Data excerpts

|---|

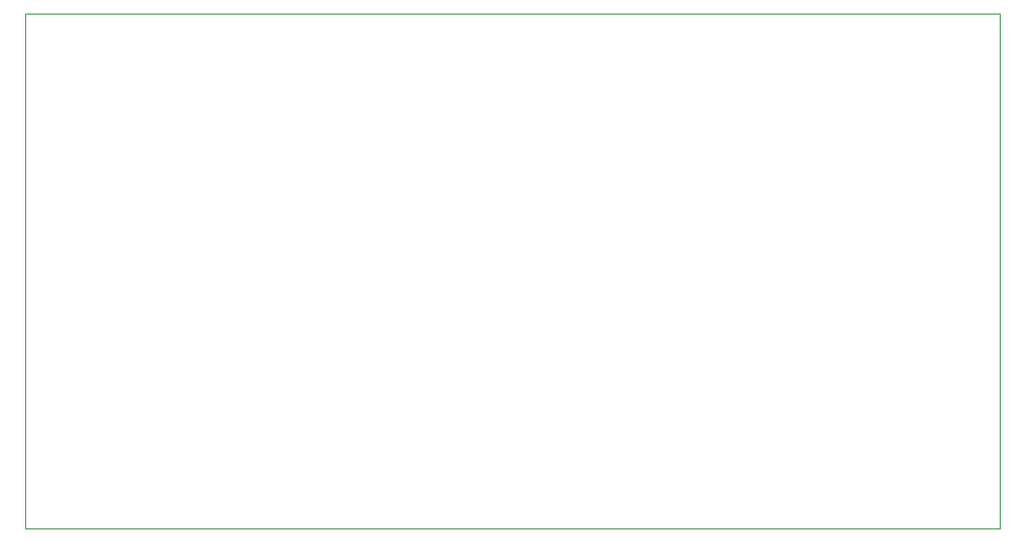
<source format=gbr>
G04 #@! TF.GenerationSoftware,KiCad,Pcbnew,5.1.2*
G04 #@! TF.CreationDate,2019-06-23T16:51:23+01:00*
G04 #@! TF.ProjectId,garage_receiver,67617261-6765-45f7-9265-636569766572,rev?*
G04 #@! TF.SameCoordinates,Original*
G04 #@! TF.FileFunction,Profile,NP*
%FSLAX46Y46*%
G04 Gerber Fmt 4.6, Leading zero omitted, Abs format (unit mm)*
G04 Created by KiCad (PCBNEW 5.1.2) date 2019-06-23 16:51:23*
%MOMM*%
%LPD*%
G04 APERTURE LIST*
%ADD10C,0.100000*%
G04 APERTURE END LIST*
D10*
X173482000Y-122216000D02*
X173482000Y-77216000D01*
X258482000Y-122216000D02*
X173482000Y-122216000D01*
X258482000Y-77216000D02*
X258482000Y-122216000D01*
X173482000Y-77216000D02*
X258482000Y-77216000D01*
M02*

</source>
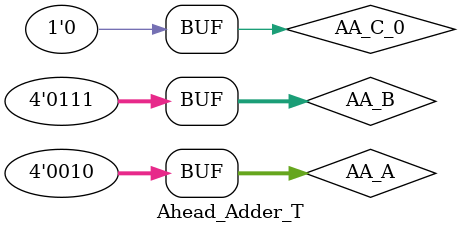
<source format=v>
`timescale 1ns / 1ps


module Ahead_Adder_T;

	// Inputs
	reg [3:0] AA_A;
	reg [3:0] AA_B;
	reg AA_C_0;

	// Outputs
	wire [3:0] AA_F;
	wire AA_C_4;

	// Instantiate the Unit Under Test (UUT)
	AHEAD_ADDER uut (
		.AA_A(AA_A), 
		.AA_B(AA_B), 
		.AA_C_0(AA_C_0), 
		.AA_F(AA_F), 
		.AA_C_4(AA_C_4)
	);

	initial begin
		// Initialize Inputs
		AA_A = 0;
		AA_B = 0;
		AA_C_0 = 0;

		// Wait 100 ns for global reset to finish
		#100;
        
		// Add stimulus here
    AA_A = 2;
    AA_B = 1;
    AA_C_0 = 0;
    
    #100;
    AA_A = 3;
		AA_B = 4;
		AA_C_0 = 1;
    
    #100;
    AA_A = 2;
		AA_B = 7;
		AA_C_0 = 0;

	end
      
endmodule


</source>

|---|

** Task objective **
Leave out every picture and transcribe the remaining entries exactly.

** Output for this exercise **
<source format=gbr>
G04 #@! TF.GenerationSoftware,KiCad,Pcbnew,5.1.2*
G04 #@! TF.CreationDate,2019-06-23T16:51:23+01:00*
G04 #@! TF.ProjectId,garage_receiver,67617261-6765-45f7-9265-636569766572,rev?*
G04 #@! TF.SameCoordinates,Original*
G04 #@! TF.FileFunction,Profile,NP*
%FSLAX46Y46*%
G04 Gerber Fmt 4.6, Leading zero omitted, Abs format (unit mm)*
G04 Created by KiCad (PCBNEW 5.1.2) date 2019-06-23 16:51:23*
%MOMM*%
%LPD*%
G04 APERTURE LIST*
%ADD10C,0.100000*%
G04 APERTURE END LIST*
D10*
X173482000Y-122216000D02*
X173482000Y-77216000D01*
X258482000Y-122216000D02*
X173482000Y-122216000D01*
X258482000Y-77216000D02*
X258482000Y-122216000D01*
X173482000Y-77216000D02*
X258482000Y-77216000D01*
M02*

</source>
<source format=v>
`timescale 1ns / 1ps


module Ahead_Adder_T;

	// Inputs
	reg [3:0] AA_A;
	reg [3:0] AA_B;
	reg AA_C_0;

	// Outputs
	wire [3:0] AA_F;
	wire AA_C_4;

	// Instantiate the Unit Under Test (UUT)
	AHEAD_ADDER uut (
		.AA_A(AA_A), 
		.AA_B(AA_B), 
		.AA_C_0(AA_C_0), 
		.AA_F(AA_F), 
		.AA_C_4(AA_C_4)
	);

	initial begin
		// Initialize Inputs
		AA_A = 0;
		AA_B = 0;
		AA_C_0 = 0;

		// Wait 100 ns for global reset to finish
		#100;
        
		// Add stimulus here
    AA_A = 2;
    AA_B = 1;
    AA_C_0 = 0;
    
    #100;
    AA_A = 3;
		AA_B = 4;
		AA_C_0 = 1;
    
    #100;
    AA_A = 2;
		AA_B = 7;
		AA_C_0 = 0;

	end
      
endmodule


</source>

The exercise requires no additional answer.